With Bihar votes to elect a new assembly being under way, the Bharatiya Janata Party-led National Democratic Alliance (NDA) is facing uncomfortable questions about who would be its chief ministerial (CM) candidate, if it comes to power, on November 8.
Names of several BJP leaders are doing rounds with one of them being that of Gaya MLA Prem Kumar, who has never lost an election since 1990, and is one of the longest serving legislators in Bihar.
On 14 October, his name was announced, by BJP leader Shahnawaz Hussain, as the likely chief ministerial candidate, which has boosted his supporters to no end. Soon after the announcement, his election campaign was transformed into one staking claim to the CM’s office.
During a roadshow of the BJP leader, his supporters shouted slogans such as “Bihar ka CM kaisa ho, Prem Kumar jaisa ho (Bihar’s CM should be like Prem Kumar)” and “Khaali kar do raaste, Kumar ke vaaste (Make way for Prem Kumar)”.
During a nukkad sabha in Gaya, one of his senior party workers announced that Kumar will hold an important position in Patna, after November 8. Kumar told CNN-IBN, “I don’t have anything to say about this (Hussain’s announcement). A decision in this regard will be taken by the party.”
Confident of NDA’s victory, Kumar said, “People are rejecting the grand alliance of Nitish Kumar-Lalu Prasad-Sonia Gandhi. They will soon be a thing of past.
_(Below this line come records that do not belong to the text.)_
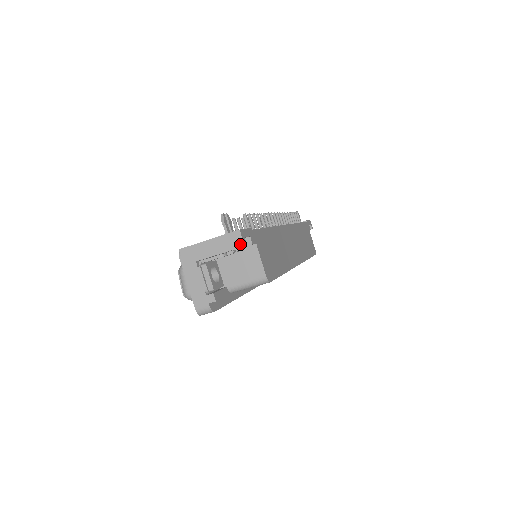
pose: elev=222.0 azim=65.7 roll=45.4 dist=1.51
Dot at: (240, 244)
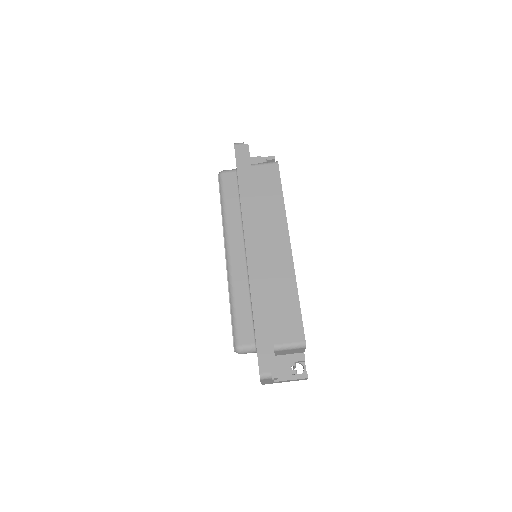
Dot at: (272, 157)
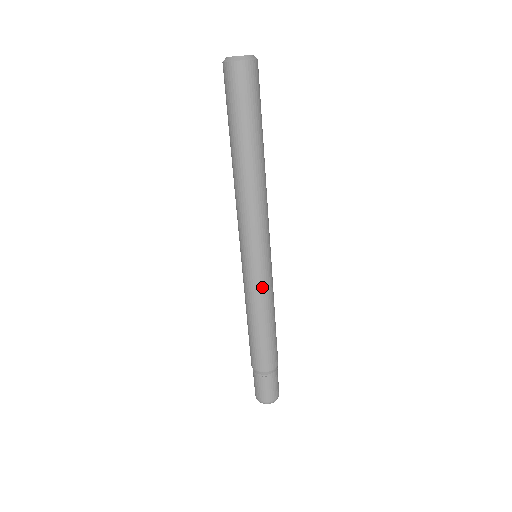
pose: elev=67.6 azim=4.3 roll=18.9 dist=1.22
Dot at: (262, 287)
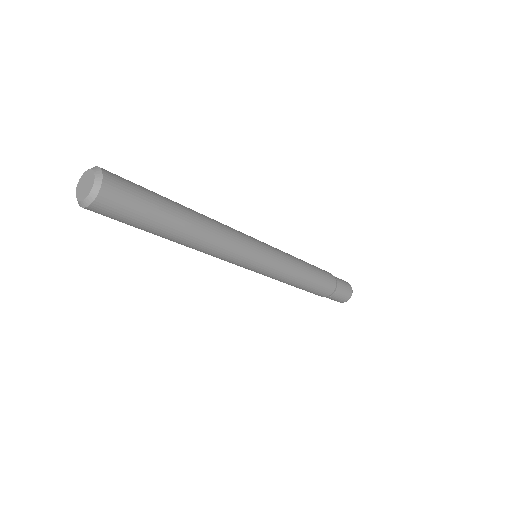
Dot at: (279, 274)
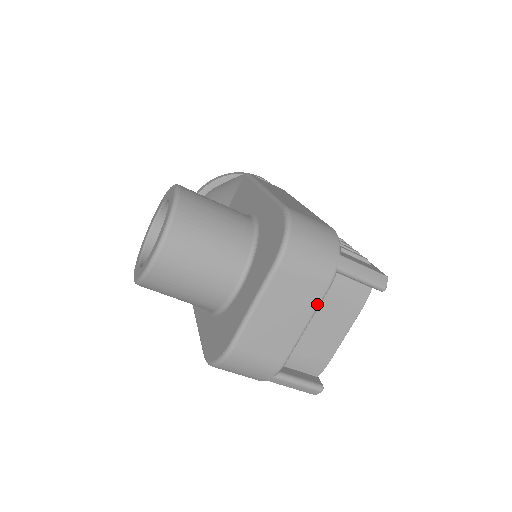
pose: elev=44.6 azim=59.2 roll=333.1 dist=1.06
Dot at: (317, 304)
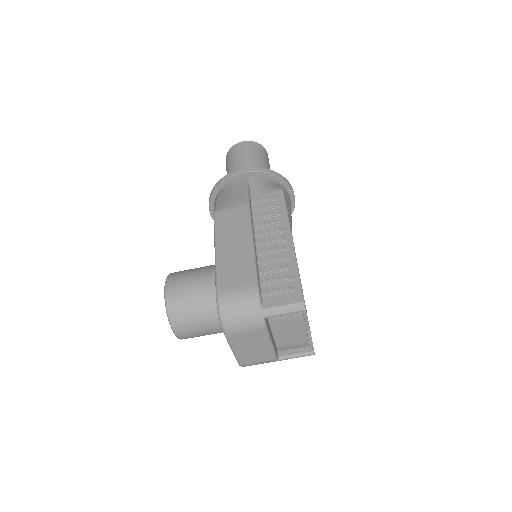
Dot at: (266, 336)
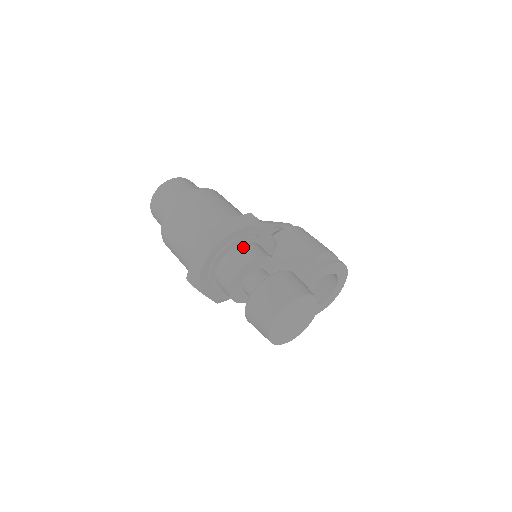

Our alliance will come to power on November 8. Wait and watch.”
When asked about the slow pace of the development work in Gaya, he said, “I have set up a special team, comprising some respectable citizens, to look into all issues concerning Gaya, and ensure the region’s development.”
Talking about the drying Phalgu river, considered sacred by Hindus, the BJP MLA said, the process to connect it with larger rivers has begun, and the dry river would not be dry anymore.
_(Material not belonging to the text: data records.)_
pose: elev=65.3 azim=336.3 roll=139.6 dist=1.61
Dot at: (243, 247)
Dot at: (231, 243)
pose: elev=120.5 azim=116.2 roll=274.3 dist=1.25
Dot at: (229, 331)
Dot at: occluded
When asked why BJP candidates have criminal records, the BJP MLA said, “When one joins politics, several false allegations are leveled against him/her. The criminal charges on BJP leaders may not be true, but in politics one must be ready to face all such charges.”
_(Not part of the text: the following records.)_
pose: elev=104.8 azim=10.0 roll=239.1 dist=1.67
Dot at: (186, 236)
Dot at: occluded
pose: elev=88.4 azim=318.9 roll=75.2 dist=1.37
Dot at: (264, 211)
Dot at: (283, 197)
When asked if the caste permutation was working in NDA’s favour, Kumar replied with the BJP’s slogan – “Sabka Saath Sabka Vishwas”, adding his party would never resort to caste politics.
Voters feel the margin of Kumar’s victory may remain as low as 3,000 to 4,000 votes.
Lined up against Kumar are, Priya Ranjan alias Dimple of Congress, and independent candidate Raju Barnwal. The latter is likely to cut into Kumar’s votes.
Having been locked in a bloody conflict in the 1990s, which saw a string of massacres in Bihar’s Jehanabad district, the land owning castes, and deprived Dalits, now appear to be sailing on the same boat in the state assembly polls.
The coming together of BJP, largely considered a party of upper castes and baniyas, who are considered OBCs in the state, and former chief minister Jitan Ram Manjhi’s Hindustani Awam Morcha (Secular), has made possible what was unthinkable a few years ago.